Despite the rapid progress of immune oncology (IO), unfortunately, still a large fraction of cancer patients do not benefit from immunotherapy. In certain entities such as primary brain tumors (glioblastoma) and pancreatic cancer, the prognosis remains poor, despite evaluation of several treatment escalation strategies. Our motivation was therefore to discover a potentially universal strategy to reconstitute tumor immune surveillance to cure these therapy-resistant tumors. Modern high-precision radiotherapy (RT) delivers high-energy beams to individualized tumor volumes identified by modern non-invasive imaging techniques (CT-scan, MRI , PET). RT elicits direct antitumoral, anti-angiogenic and immunogenic effects.Therefore, potent activation of the immune system could be confined to the irradiated tumor volume. However, these positive effects of RT are, in part, counterbalanced by immune evasion and tissue remodeling processes, limiting exploitation of its full therapeutic potential. Activation of immune checkpoints (e.g., PD-L1) and expression of TGFβ are among the most relevant undesired RT effects detected at the tumor microenvironment (TME) interface. We hypothesized that reprogramming the TME via trapping of TGFβ combined with anti-PD-L1 immune checkpoint blockade may synergize with radiotherapy towards development of an effective in situ tumor vaccination strategy. In fact, we could show that immune activation by RT and TME reprogramming via simultaneous targeting of PD-L1/TGFβ (Bintrafuspalpha, BA) are together required for induction of a CD8+ T cell-dependent tumor-specific immunity. In line, BART combination not only improved tumor responses at the irradiated tumor sites, but also led to regression of abscopal metastases, outside the irradiation field.

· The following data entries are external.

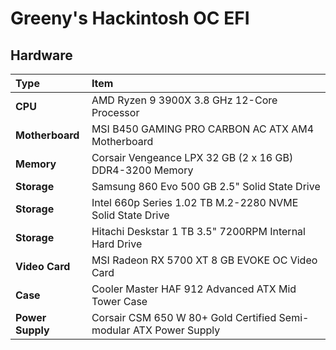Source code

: # Greeny's Hackintosh OC EFI

## Hardware
Type|Item
:----|:----
**CPU** | AMD Ryzen 9 3900X 3.8 GHz 12-Core Processor
**Motherboard** | MSI B450 GAMING PRO CARBON AC ATX AM4 Motherboard
**Memory** | Corsair Vengeance LPX 32 GB (2 x 16 GB) DDR4-3200 Memory
**Storage** | Samsung 860 Evo 500 GB 2.5" Solid State Drive
**Storage** | Intel 660p Series 1.02 TB M.2-2280 NVME Solid State Drive
**Storage** | Hitachi Deskstar 1 TB 3.5" 7200RPM Internal Hard Drive
**Video Card** | MSI Radeon RX 5700 XT 8 GB EVOKE OC Video Card
**Case** | Cooler Master HAF 912 Advanced ATX Mid Tower Case
**Power Supply** | Corsair CSM 650 W 80+ Gold Certified Semi-modular ATX Power Supply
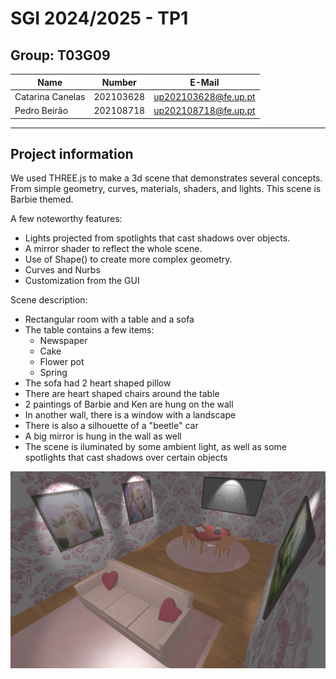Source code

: # SGI 2024/2025 - TP1

## Group: T03G09

| Name             | Number    | E-Mail               |
| ---------------- | --------- | -------------------- |
| Catarina Canelas | 202103628 | up202103628@fe.up.pt |
| Pedro Beirão     | 202108718 | up202108718@fe.up.pt |

----
## Project information

We used THREE.js to make a 3d scene that demonstrates several concepts. From simple geometry, curves, materials, shaders, and lights.
This scene is Barbie themed.

A few noteworthy features:
- Lights projected from spotlights that cast shadows over objects.
- A mirror shader to reflect the whole scene.
- Use of Shape() to create more complex geometry.
- Curves and Nurbs
- Customization from the GUI

Scene description:
- Rectangular room with a table and a sofa
- The table contains a few items:
  - Newspaper
  - Cake
  - Flower pot
  - Spring
- The sofa had 2 heart shaped pillow
- There are heart shaped chairs around the table
- 2 paintings of Barbie and Ken are hung on the wall
- In another wall, there is a window with a landscape
- There is also a silhouette of a "beetle" car
- A big mirror is hung in the wall as well
- The scene is iluminated by some ambient light, as well as some spotlights that cast shadows over certain objects

![./screenshot](./screenshot.jpg)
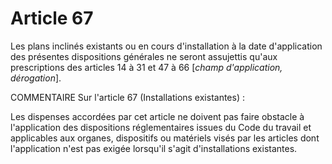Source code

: # Article 67

Les plans inclinés existants ou en cours d'installation à la date d'application des présentes dispositions générales ne seront assujettis qu'aux prescriptions des articles 14 à 31 et 47 à 66 [*champ d'application, dérogation*].

COMMENTAIRE    Sur l'article 67 (Installations existantes) :

Les dispenses accordées par cet article ne doivent pas faire obstacle à l'application des dispositions réglementaires issues du Code du travail et applicables aux organes, dispositifs ou matériels visés par les articles dont l'application n'est pas exigée lorsqu'il s'agit d'installations existantes.

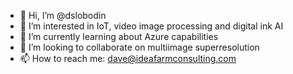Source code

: - 👋 Hi, I’m @dslobodin
- 👀 I’m interested in IoT, video image processing and digital ink AI
- 🌱 I’m currently learning about Azure capabilities
- 💞️ I’m looking to collaborate on multiimage superresolution
- 📫 How to reach me:  dave@ideafarmconsulting.com

<!---
dslobodin/dslobodin is a ✨ special ✨ repository because its `README.md` (this file) appears on your GitHub profile.
You can click the Preview link to take a look at your changes.
--->
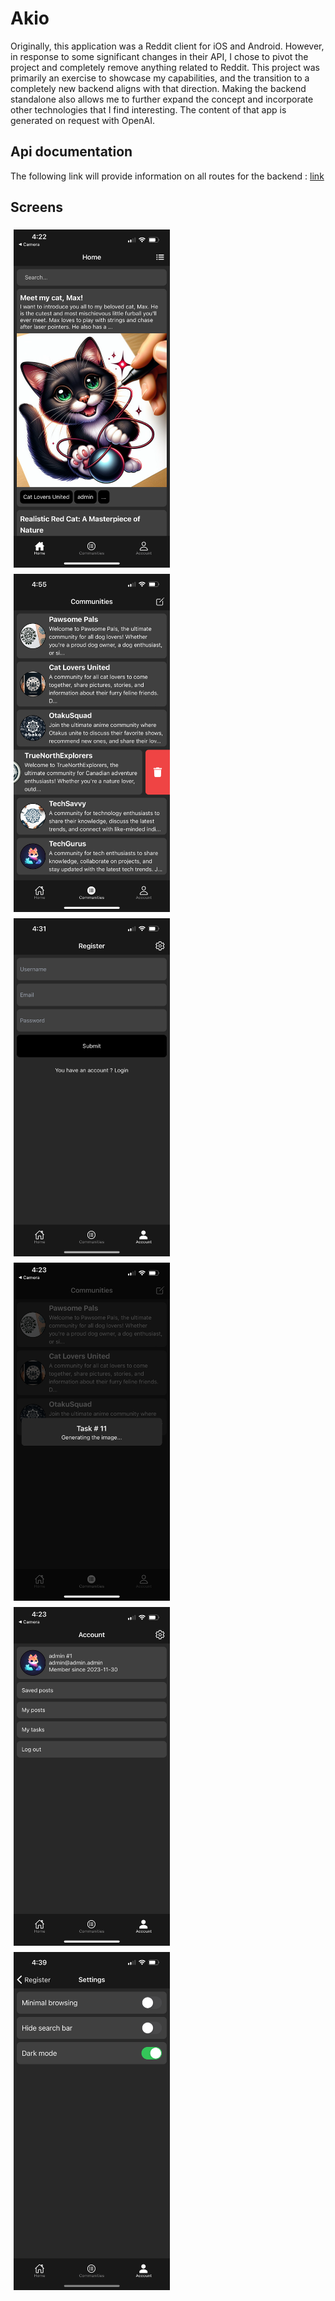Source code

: # Akio

Originally, this application was a Reddit client for iOS and Android. However, in response to some significant changes in their API, I chose to pivot the project and completely remove anything related to Reddit. This project was primarily an exercise to showcase my capabilities, and the transition to a completely new backend aligns with that direction. Making the backend standalone also allows me to further expand the concept and incorporate other technologies that I find interesting. The content of that app is generated on request with OpenAI.

## Api documentation

The following link will provide information on all routes for the backend : [link](https://documenter.getpostman.com/view/20337635/2s9YXe8jwm)

## Screens

<div style="display: flex; flex-wrap: wrap;">
    <img src="screenshots/home.PNG" alt="Home Screen" width="250" style="margin: 5px"/>
    <img src="screenshots/community.PNG" alt="Community Screen (with slide delete)" width="250" style="margin: 5px"/>
    <img src="screenshots/register.PNG" alt="Register Screen" width="250" style="margin: 5px"/>
    <img src="screenshots/pending.PNG" alt="Pending Job" width="250" style="margin: 5px"/>
    <img src="screenshots/account.PNG" alt="Account Screen" width="250" style="margin: 5px"/>
    <img src="screenshots/settings.PNG" alt="Settings Screen" width="250" style="margin: 5px"/>
</div>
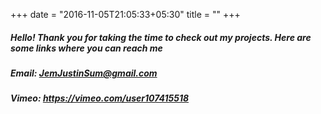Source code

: +++
date = "2016-11-05T21:05:33+05:30"
title = ""
+++
##### Hello! Thank you for taking the time to check out my projects. Here are some links where you can reach me

##### Email: JemJustinSum@gmail.com

##### Vimeo: https://vimeo.com/user107415518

What was the most surprising finding of this study for you?
Perhaps the most surprising finding was that BA, but not TGFβ trap alone was able to attenuate undesired late radiation-induced normal tissue toxicity (lung fibrosis). Single-cell analysis revealed that key TGFβ-expressing subpopulations (i.e. clusters of endothelial cells and M2-like lipofibroblasts) also expressed PD-L1. Therefore, in addition to combining two IO modalities, the anti-PD-L1 arm of BA may target TGFβ trap to the relevant populations. This discovery may now open the field for development of next generation IO drugs with enhanced efficacy and possibly reduced toxicity by selective targeting of therapeutic modules to specific cellular compartments, rather than global inhibition or activation of signaling cascades.
What was the coolest thing you’ve learned (about) recently outside of work?
Among a plethora of lessons we all learned from the COVID-19 pandemic, time-lapse tracking of SARS-COV2 evolution was/is intriguing and instructive. It started with the appearance of the D614G mutation in Europe that would later dominate the global pandemic. It continued with the formation of the N501Y variant in UK/alpha and almost simultaneously the beta/gamma variants in South Africa and Brazil with additional mutations in 484 and 417 positions of the RBD. The community was preparing for these converging mutations and anticipated a narrow evolutionary landscape for viral escape. Within only a couple of months, the world is now dominated by the delta variant 617.2 that started its rise in India and lacks all these mutations. The delta variant, rather, combines the two mutations previously found in California (L452R) and Mexico (T478K). Time will show if the predicted convergence of immune-escape mutations will resurrect once the global immunization rate increases, or novel residues or completely new variants will emerge. The challenge in prediction of the evolutionary landscape of a relatively genetically stable coronavirus system teaches us that we need to substantially gear up our knowledge to understand or even predict the evolution of the tremendously more complex and genetically unstable tumor model system.